Gendhon memotong: “Tetapi intinya soal ASI itu bukan soal benda cair berwarna putih, karena sumber utama bancar dan suburnya ASI adalah rasa cinta.  Pemberian ASI merupakan kunci penting terciptanya ikatan batin yang kuat antara ibu dan bayi. Bayi yang terbiasa memperoleh limpahan kasih sayang, akan tumbuh menjadi individu dengan kecerdasan emosional yang baik dan rasa mengasihi pada sesama mahluk Tuhan. ASI jarang menyebabkan diare dan sembelit yang berbahaya…”

Tiba-tiba Pèncèng masuk ruangan dengan wajah terbengkalai, napasnya seperti kelelahan. Ia langsung duduk bersandar tiang dan menutupi wajah dengan tangannya.

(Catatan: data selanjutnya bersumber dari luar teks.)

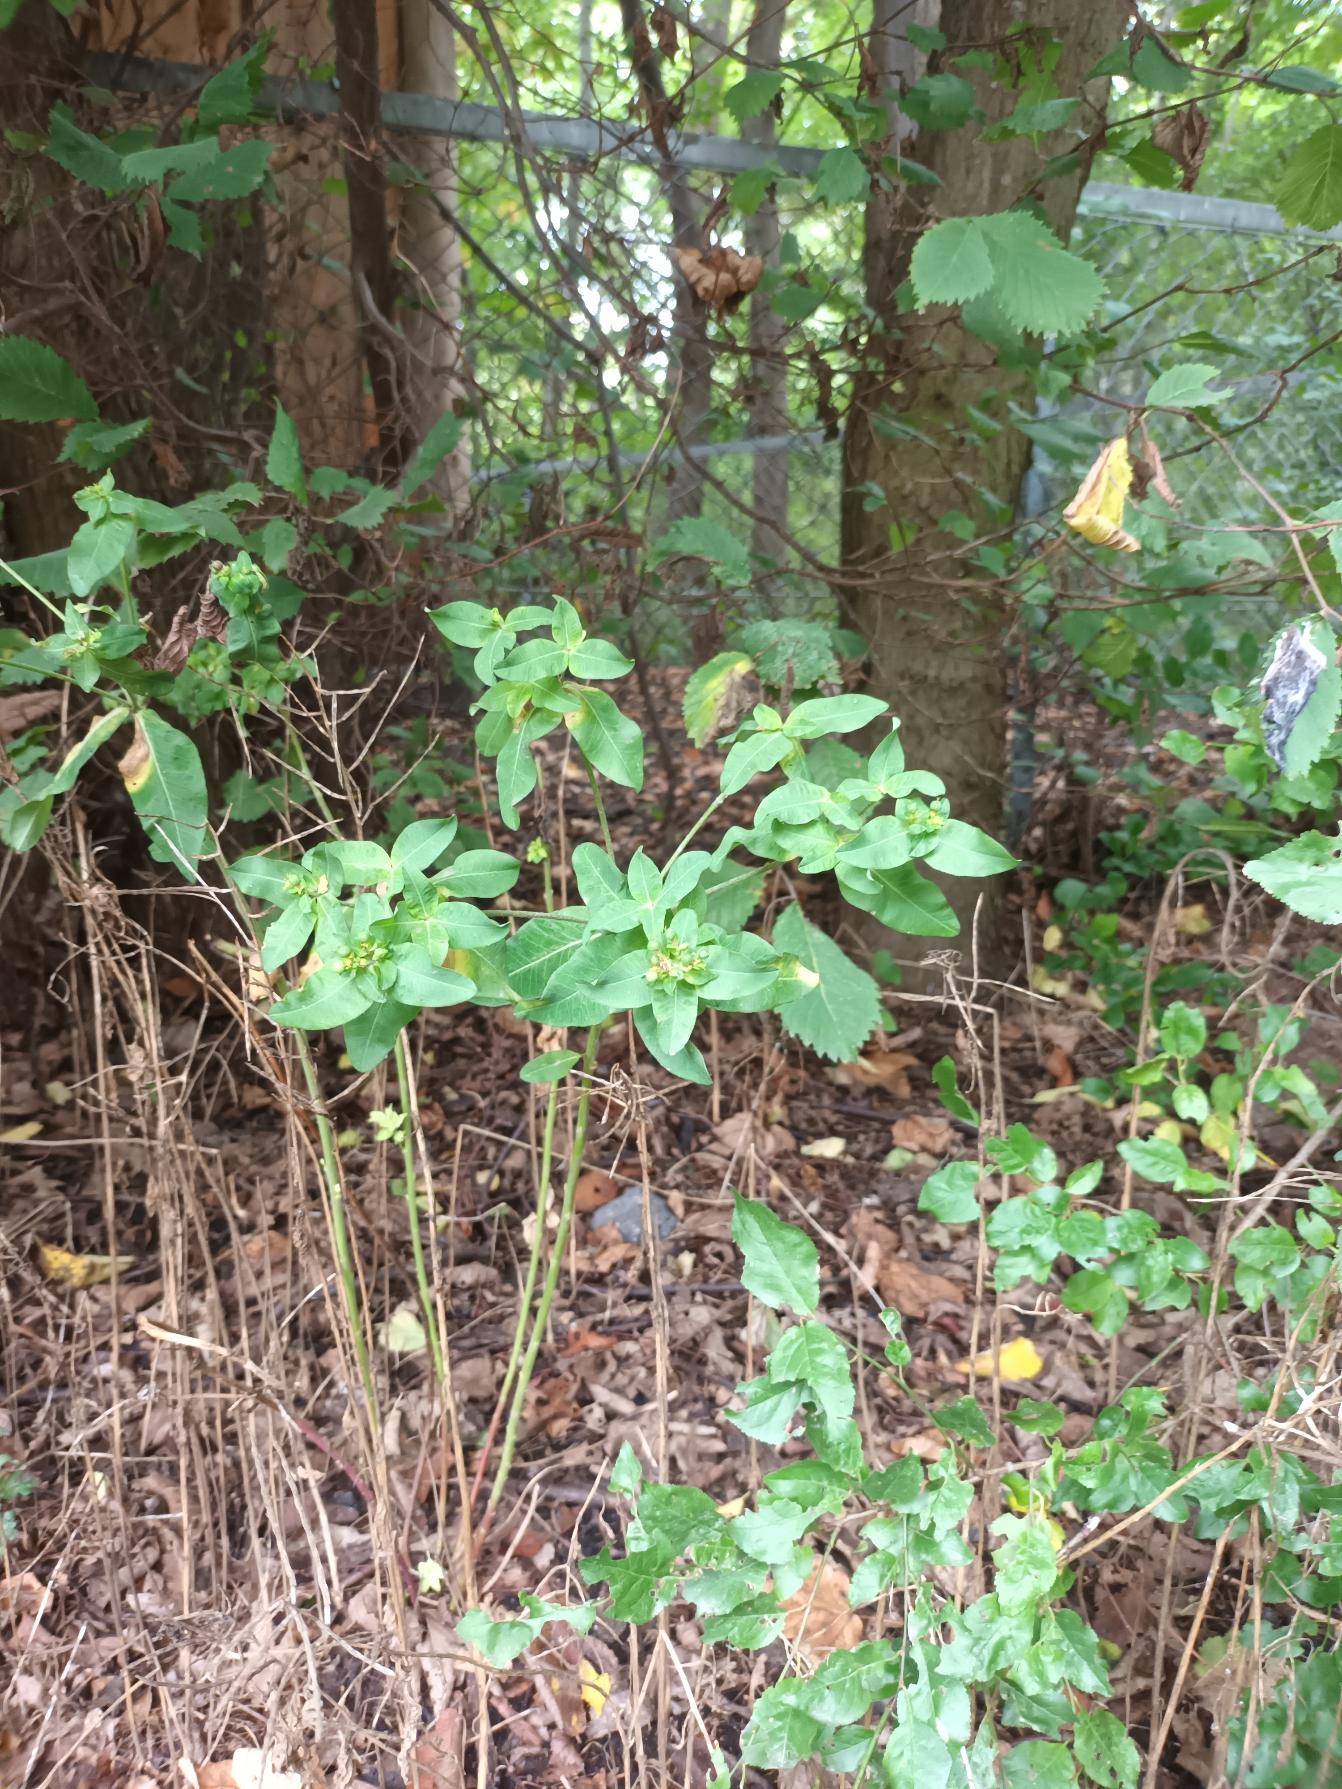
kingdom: Plantae
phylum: Tracheophyta
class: Magnoliopsida
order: Malpighiales
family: Euphorbiaceae
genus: Euphorbia
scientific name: Euphorbia oblongata
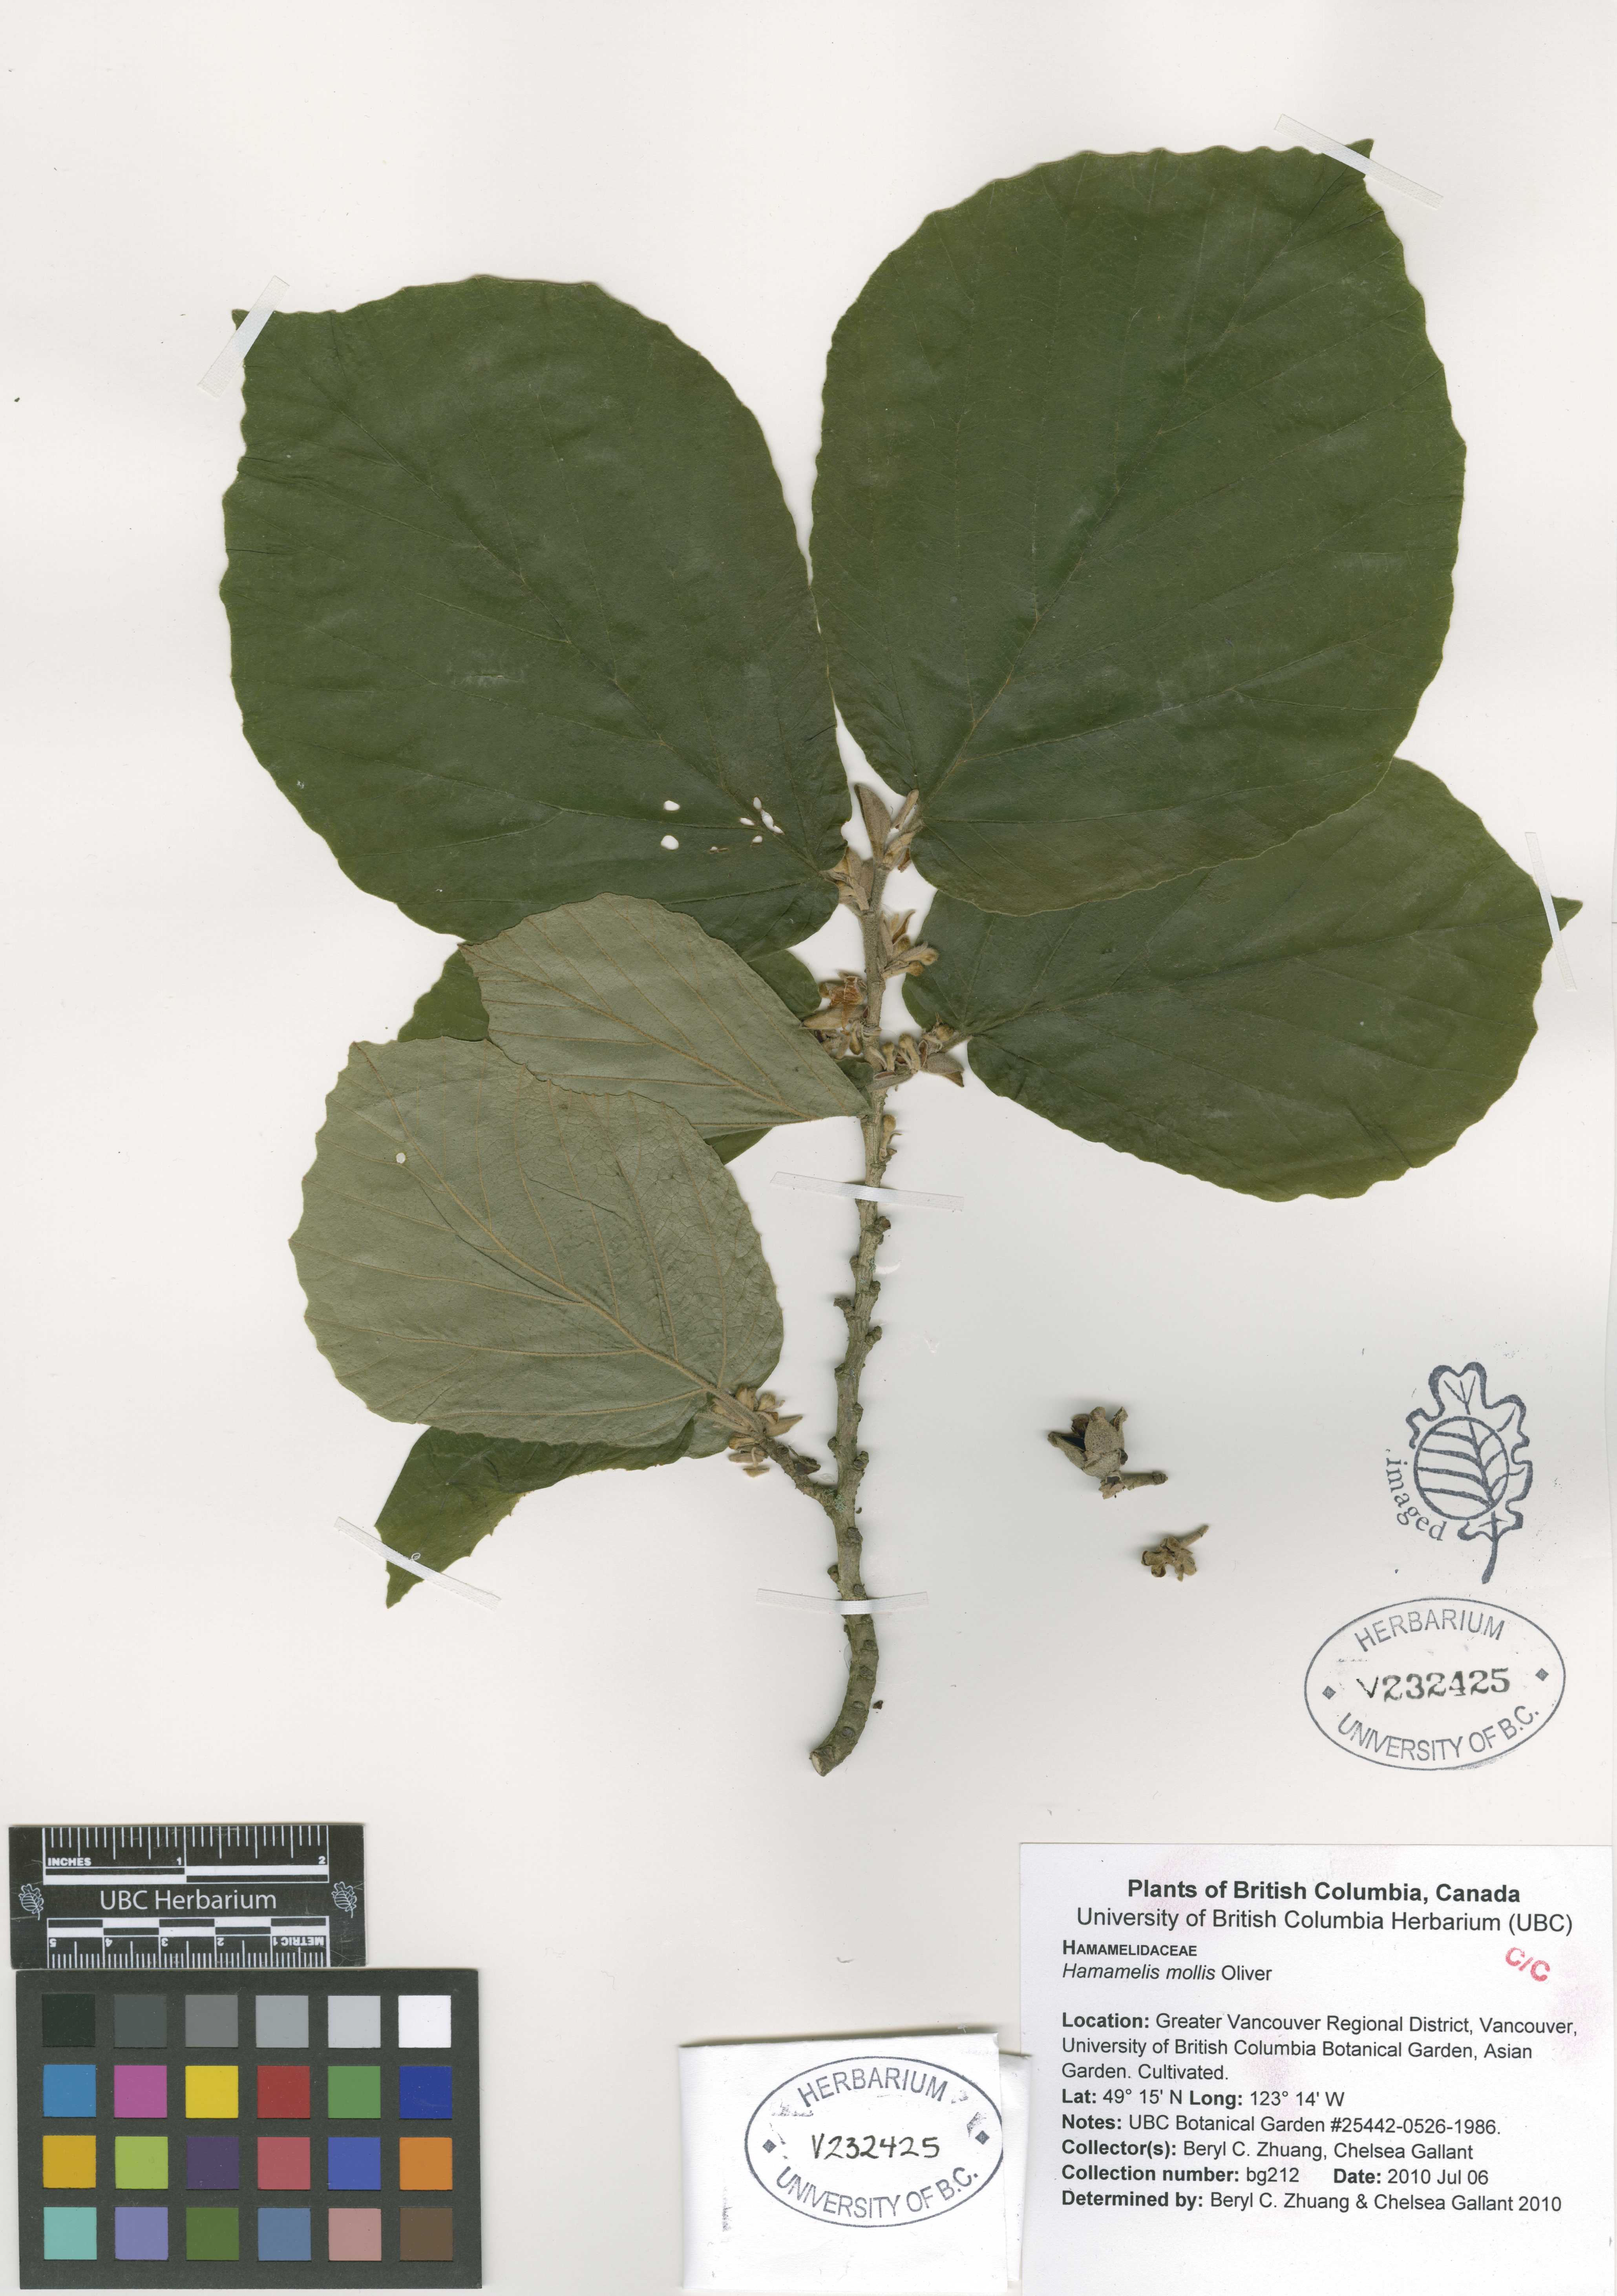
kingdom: Plantae
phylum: Tracheophyta
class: Magnoliopsida
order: Saxifragales
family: Hamamelidaceae
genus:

“Ada apa ini, Cèng…”, saya bertanya.

“Saya barusan bertengkar dengan Bapak saya…”, jawabnya.

“Lho…?”

“Ada wanita anak tetangga dihamili oleh laki-laki teman kuliahnya. Bapaknya naik pitam. Untung masih cukup sadar untuk diskusi dengan Bapak saya. Dan saya terlibat dalam diskusi itu. Ada dua opsi untuk mengantisipasi masalah itu. Pertama, lelakinya dibunuh, minimal dipukuli, kandungannya digugurkan, tentu dengan risiko hukum. Opsi kedua, mereka nikah, persiapan keluarganya dibantu, secara materiil maupun mental”

“Terus?”

“Saya memilih yang pertama, sedangkan Bapak saya memilih yang kedua. Kata Bapak saya, opsi pertama itu bukan solusi dan tidak beradab. Saya jawab: opsi kedua itu merupakan sikap menyetujui dan mendukung lelaki yang menghamili di luar nikah. Itu tidak bisa dijadikan teladan bagi pembangunan kemanusiaan. Bapak saya membantah: Lho, saya tidak ikut menghamili, dan saya tidak setuju pada tindakan lelaki itu, tetapi wanita itu terlanjur hamil. Hamil tua lagi…”

“Lantas?”, saya mengejar.

“Tetangga kami itu akhirnya pusing mendengarkan kami anak bapak malah berdebat sendiri. Ia akhirnya pergi begitu saja tanpa pamit, dan tidak tahu keputusan yang mana yang dia ambil. Lha saya ke sini untuk konsultasi kepada Simbah, Gendhon dan Beruk: bagaimana kalau saya cari lelaki hidung belang itu untuk saya ikat di pohon kemudian saya kasih ngangrang atau kranggang, serta berbagai macam semut terutama semut merah…”.